Maybe China Doesn't Have the World's Best Computer

We reported last week that a Chinese supercomputer, the Tianhe 1A, had officially become the world's fastest, according to a standard testing methodology. Now, the ever-perspicacious Chris Mims at Technology Review is questioning whether the Tianhe 1A can actually match the real-world performance of the best computers from other countries.

What's in a number?

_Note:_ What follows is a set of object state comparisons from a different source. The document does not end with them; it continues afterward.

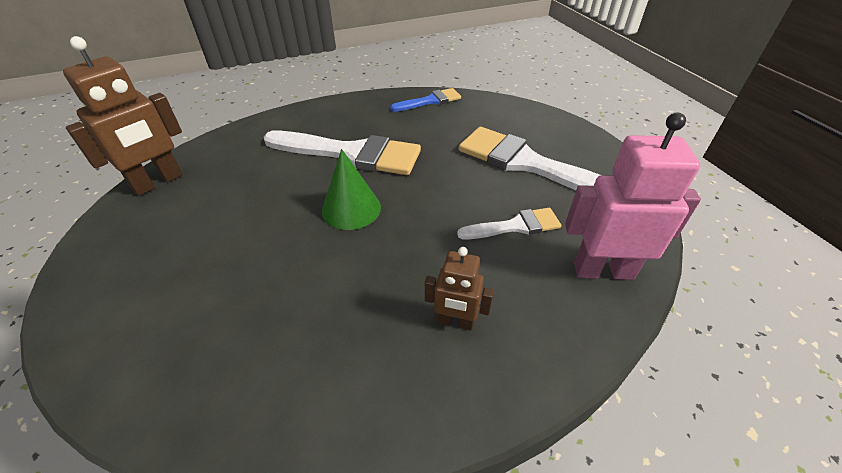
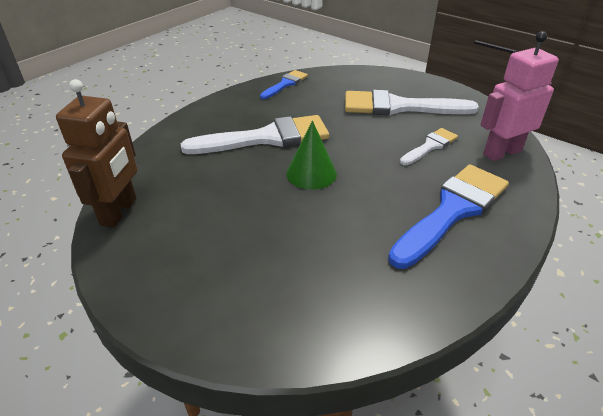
camera: 30 degrees left, 5 degrees down
brown robot [425,247,494,331] -> blue brush [388,164,509,269]

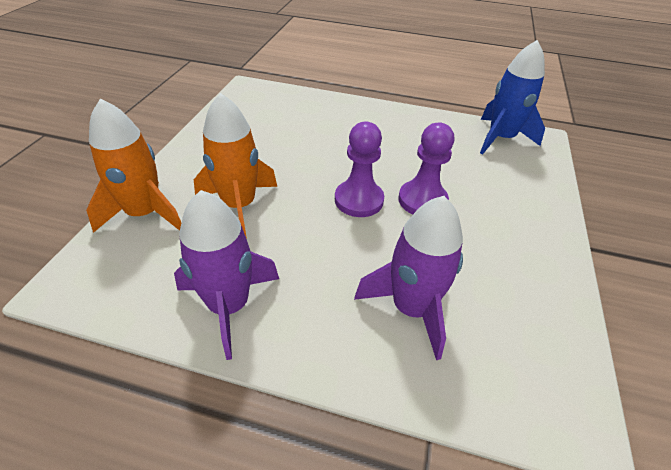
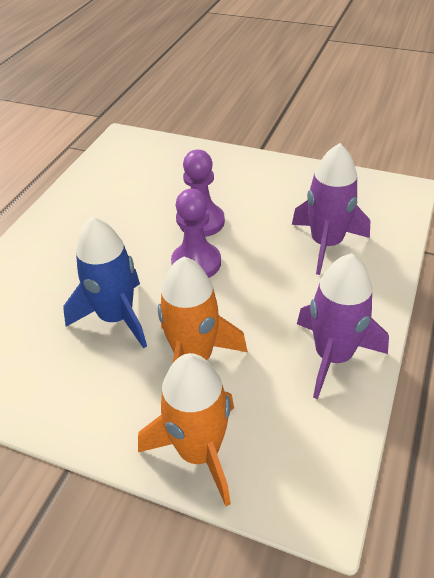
camera: 80 degrees left, 0 degrees up
blue rocket [480,40,545,154] -> blue rocket moved to [63,216,147,348]

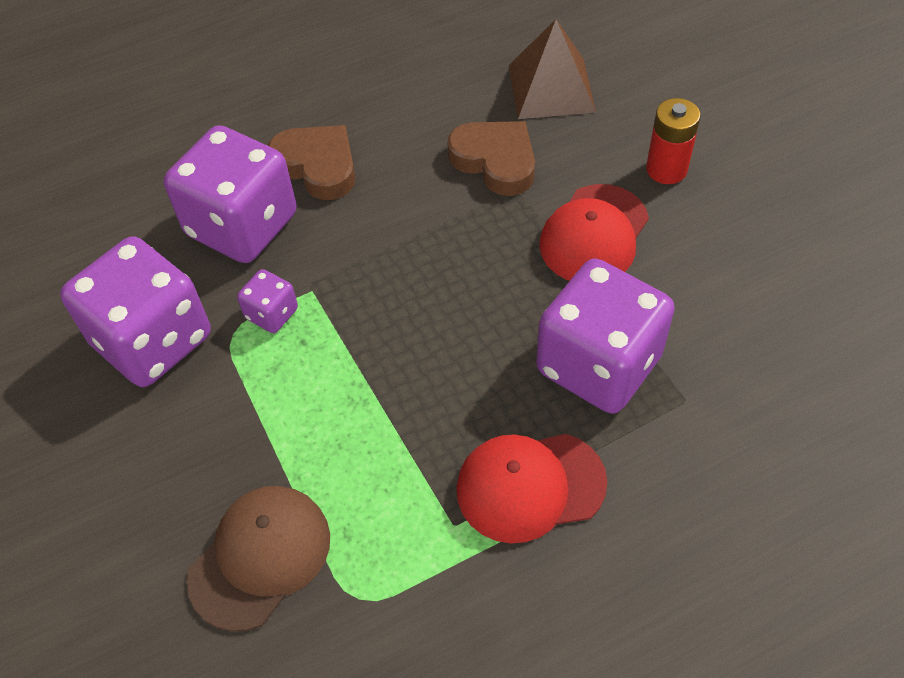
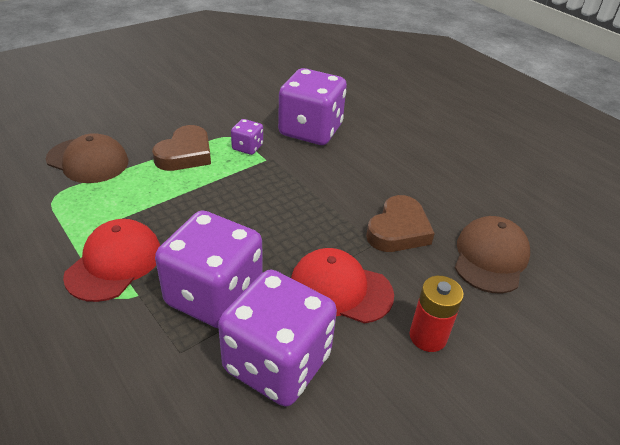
camera: 75 degrees right, 15 degrees down
purple dice [60,236,211,387] -> purple dice moved to [218,270,337,407]
brown heart [268,125,355,200] -> brown heart moved to [152,125,211,171]
red cap [456,434,607,543] -> red cap turned 45 degrees clockwise [63,219,160,302]
brown pyramid [509,19,596,119] -> brown cap [455,216,530,294]

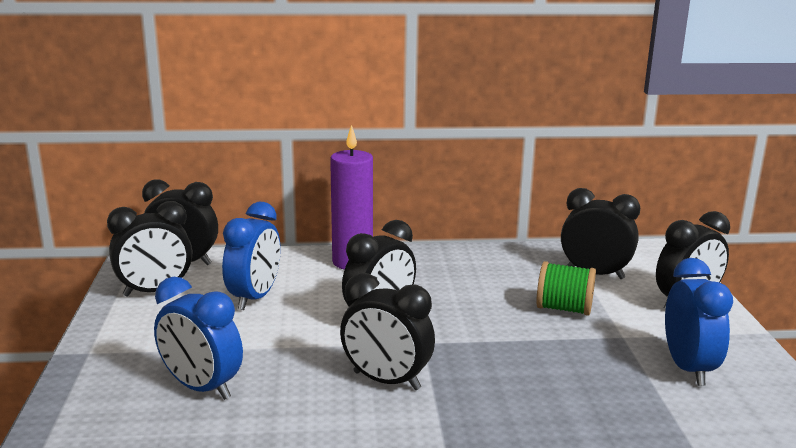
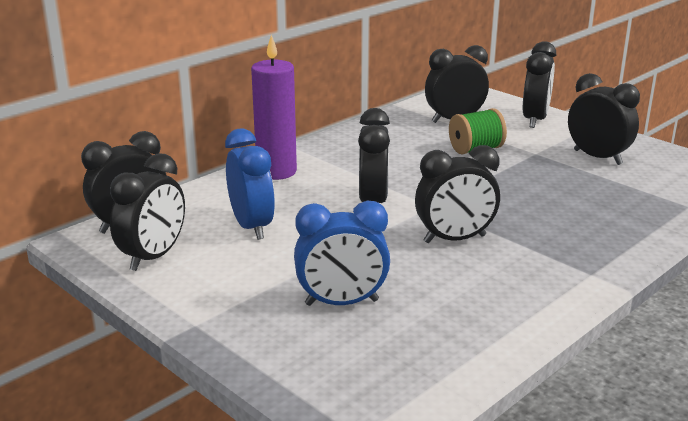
camera: 40 degrees left, 5 degrees up
blue clock [665,258,733,386] -> black clock [568,73,640,165]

If you're the engineers behind China's Tianhe 1A, the number 4.7 means a lot -- it's the number of petaflops (as in floating point operations per second) that the "world's fastest" supercomputer can chew through at its peak performance.

The key word here is "peak performance": while the Linpack benchmark used to officially determine the speed of the world's fastest supercomputers measures their ability to do calculations in short bursts, in the real world of scientific computing, what often matters most is a machine's ability to sustain that performance.

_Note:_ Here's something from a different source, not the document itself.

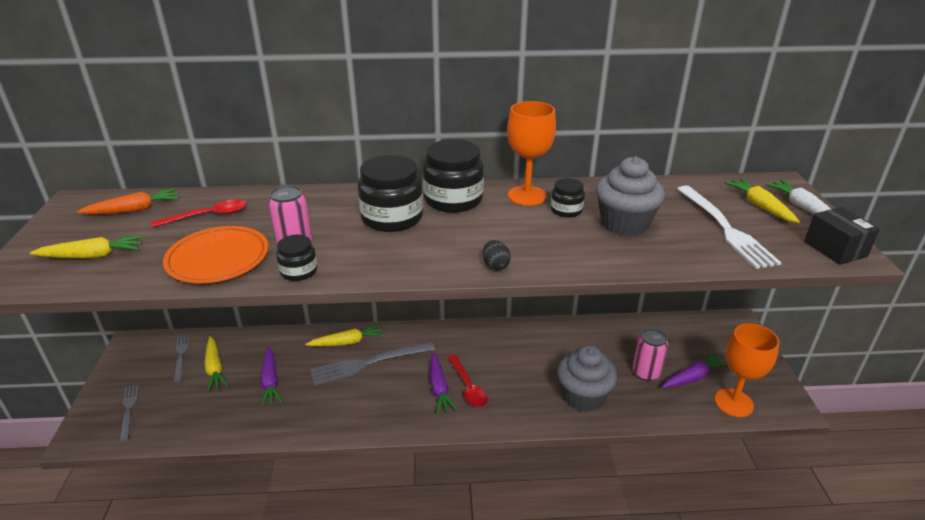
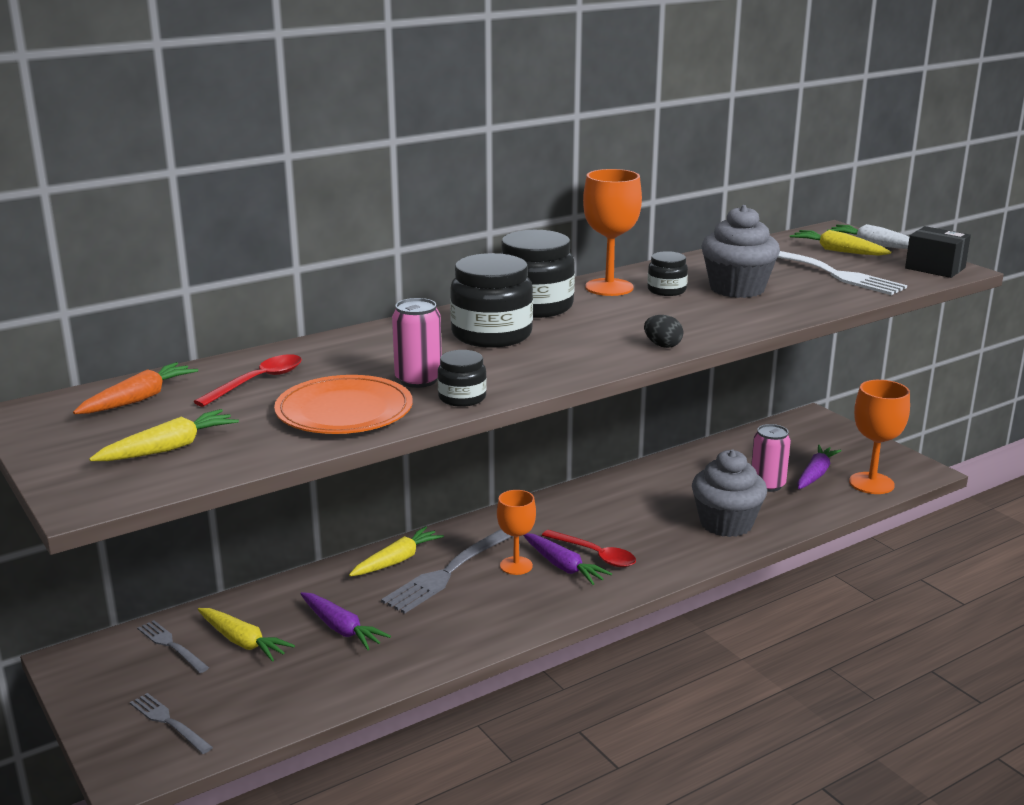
camera: 30 degrees left, 10 degrees down
none -> orange goblet [497,490,536,575]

In other words, the Tianhe 1A comes on strong, but American supercomputers can last all night - or sometimes many days, depending on the scale of the problem they're tackling. "It's very difficult to achieve anywhere near peak performance on GPUs," says Thom Dunning, director of the National Center for Supercomputing Applications.

GPUs are the NVIDIA-built graphics processing units that comprise the bulk of the computing power in the Tianhe 1A supercomputer, which also includes traditional CPUs in its hybrid design.